Christmas in Three Acts – Act 3: Herod

The third of three Christmas season monologues. This one once again uses the on stage screen to display the lines of a second character thus putting the audience members in the place of that character.

For Herod I used an accent similar to something generically middle eastern. Pick almost any local character from any film about the crusades.

Feel free to use any of these monologues as you have need! Merry Christmas.

<Graphic on screen:” Your Highness?”>

<reading from an imaginary scroll, holding up a hand> A moment…<putting down the scroll> Yes Shimri, what news of the easterners?

<Graphic on screen: ” Forgive me your highness but…they have left the kingdom”>

 <frowning> My instructions were clear were they not? Did I not tell them to find this child and report back to me? Were they not shown the courtesy of MY palace coming begging at my door looking for this ….how did they put it…he who was to be born king of the Jews? They defy me in my own kingdom, seeking their would be usurper?

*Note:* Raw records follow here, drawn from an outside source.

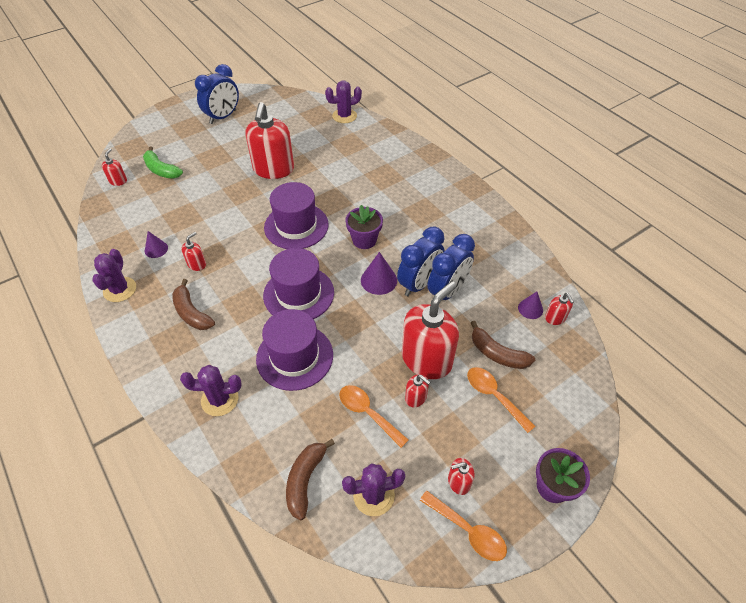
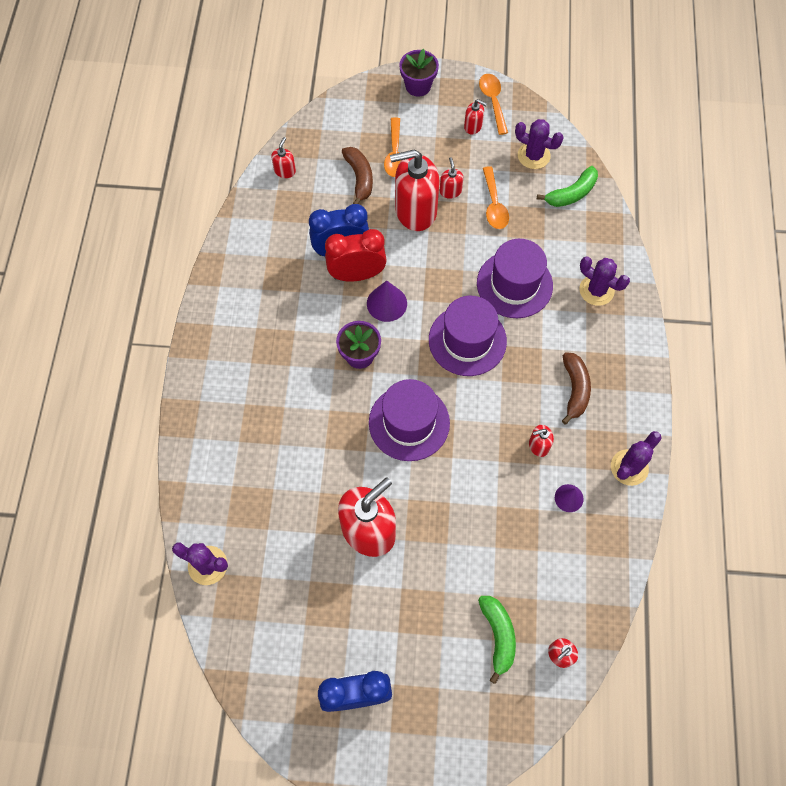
camera: 140 degrees left, 15 degrees up
brown banana [286,439,335,520] -> green banana [537,166,598,207]
blue clock [397,226,445,296] -> red clock [325,229,387,282]
purple cone [518,292,543,319] -> none

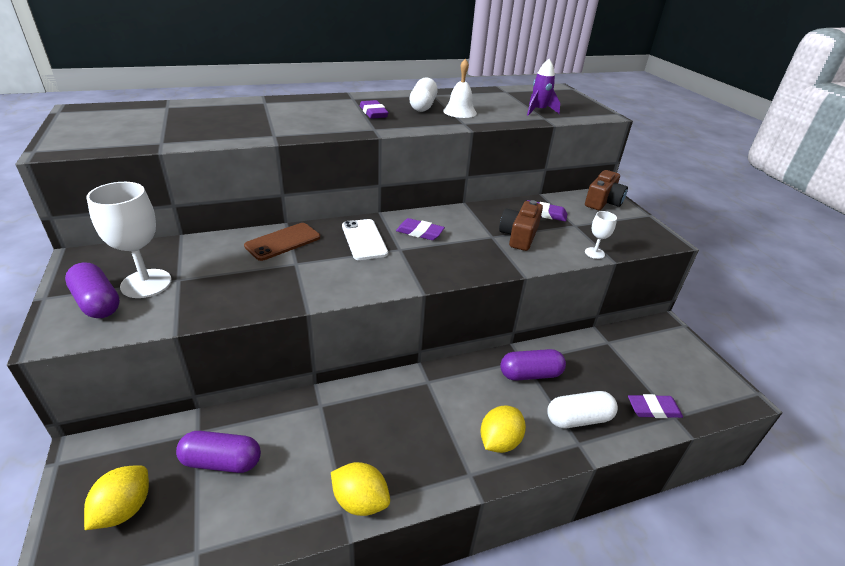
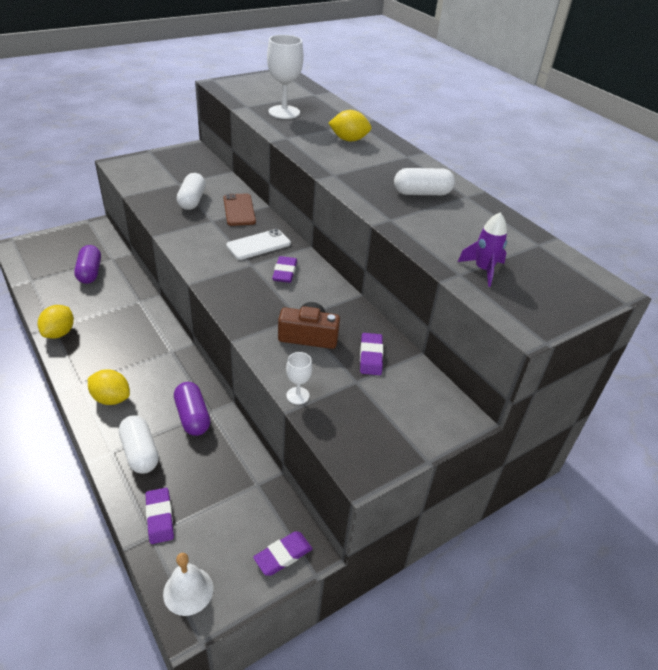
camera: 75 degrees right, 5 degrees up
purple capsule [65,262,120,318] -> none
yellow lemon [84,465,149,530] -> yellow lemon moved to [329,110,372,141]
white goblet [86,182,172,298] -> white goblet moved to [267,35,303,119]
brown phone [244,223,320,261] -> brown phone turned 45 degrees clockwise [224,193,256,226]
purple eraser [360,100,389,119] -> purple eraser moved to [253,531,313,576]
white bell [443,59,477,118] -> white bell moved to [163,553,213,616]
brown camera [585,170,628,210] -> none
none -> white capsule [177,173,206,210]

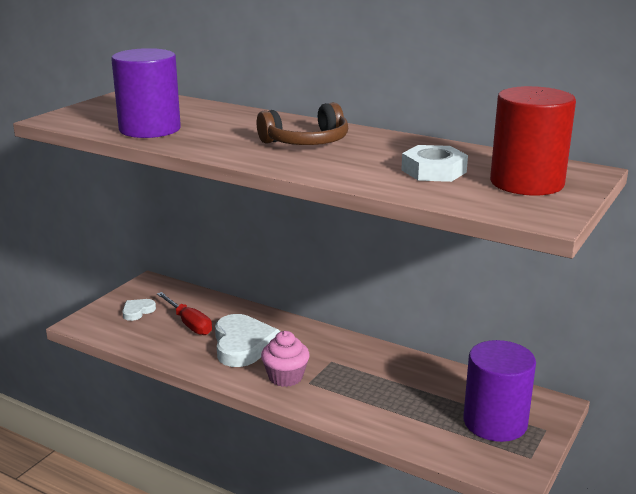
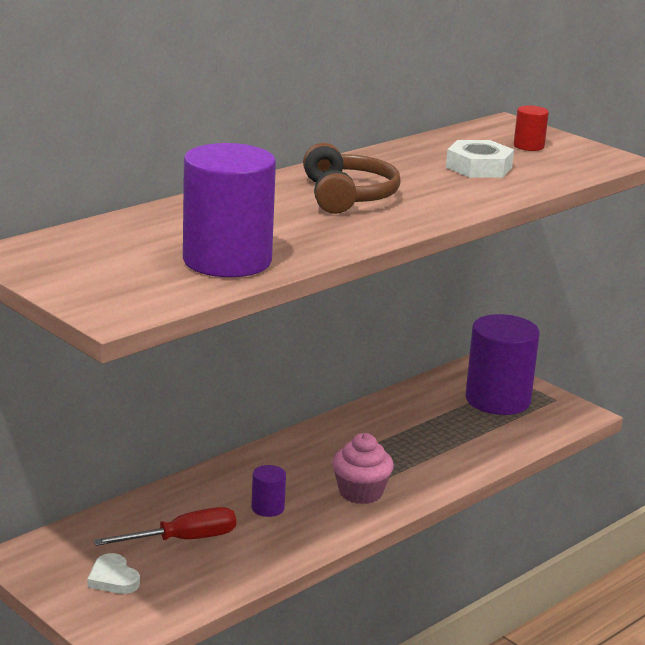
camera: 75 degrees left, 0 degrees up
white heart [215,314,280,367] -> purple cylinder [251,465,286,517]
red cylinder [490,86,576,196] -> red cylinder [514,105,549,151], size x0.44

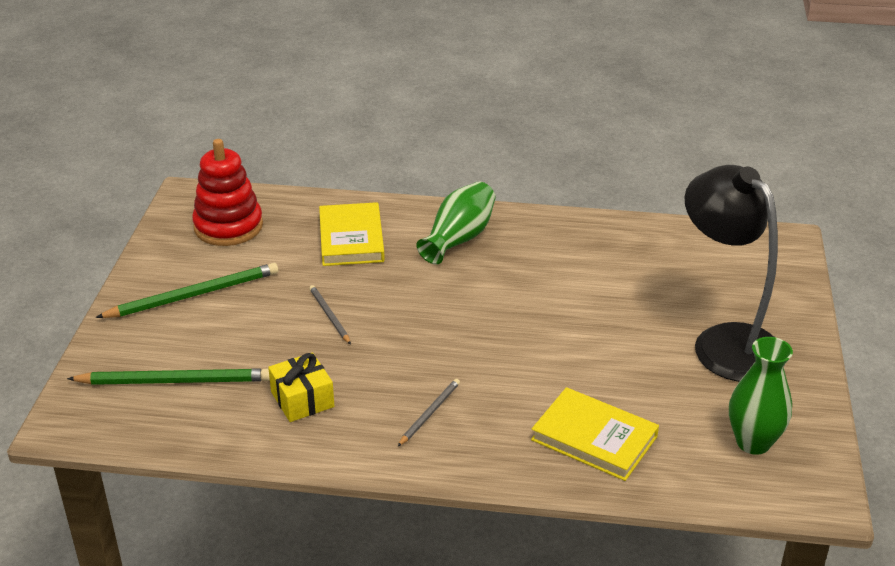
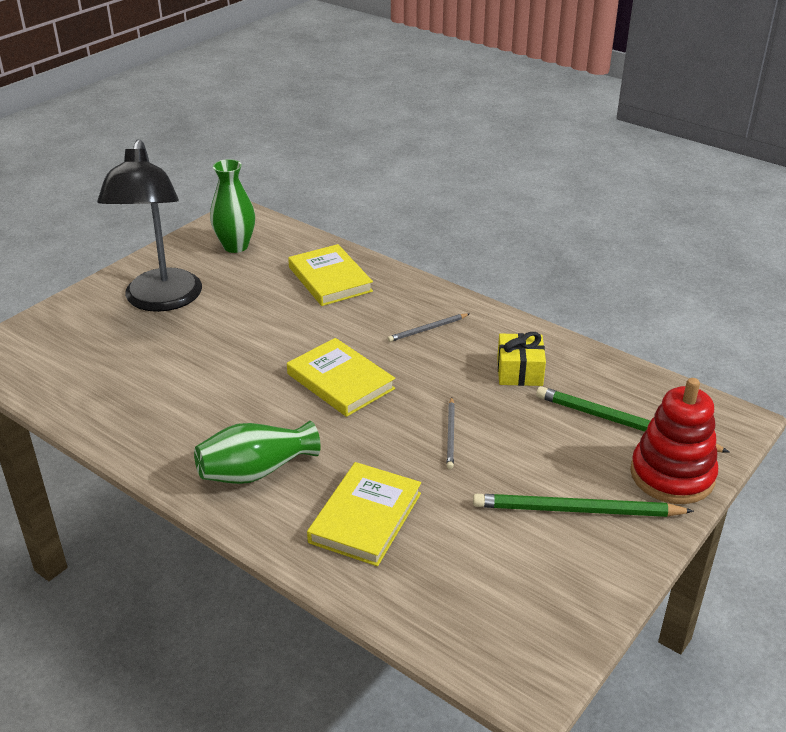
camera: 150 degrees left, 0 degrees up
red stacking toy [192,139,263,246] -> red stacking toy moved to [630,378,718,504]
none -> yellow book [287,338,395,417]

<growing angry> King of the jews?!?! I am Herod…THE GREAT.

<losing it> I am king of the Jews!!!!!

<pacing, growing slowly cold and calculating>

 <Graphic on screen: “Yes, my king.”>

They claim to have seen signs these…astrologers…and yet my own wise-men do not deny that it may be so. Whether or not it is true there will be others who will follow after these three, others who share their …belief. And then what will happen? If they were to somehow manage to bring their belief to bare fruit, where would we be then? Unrest? Rebellion? Death? And where would that lead, an upstart king who has no knowledge of the delicate balance we must maintain with Rome. No, no…not that. I must protect my people. I must protect my throne…MY throne.

<paces a moment more then pauses as though struck by an idea>

 Shimri, you are a scribe and I see you carry your scrolls with you today. Good, good…read to me the passage concerning Pharaoh and the Hebrew mid-wives, I believe you know the one.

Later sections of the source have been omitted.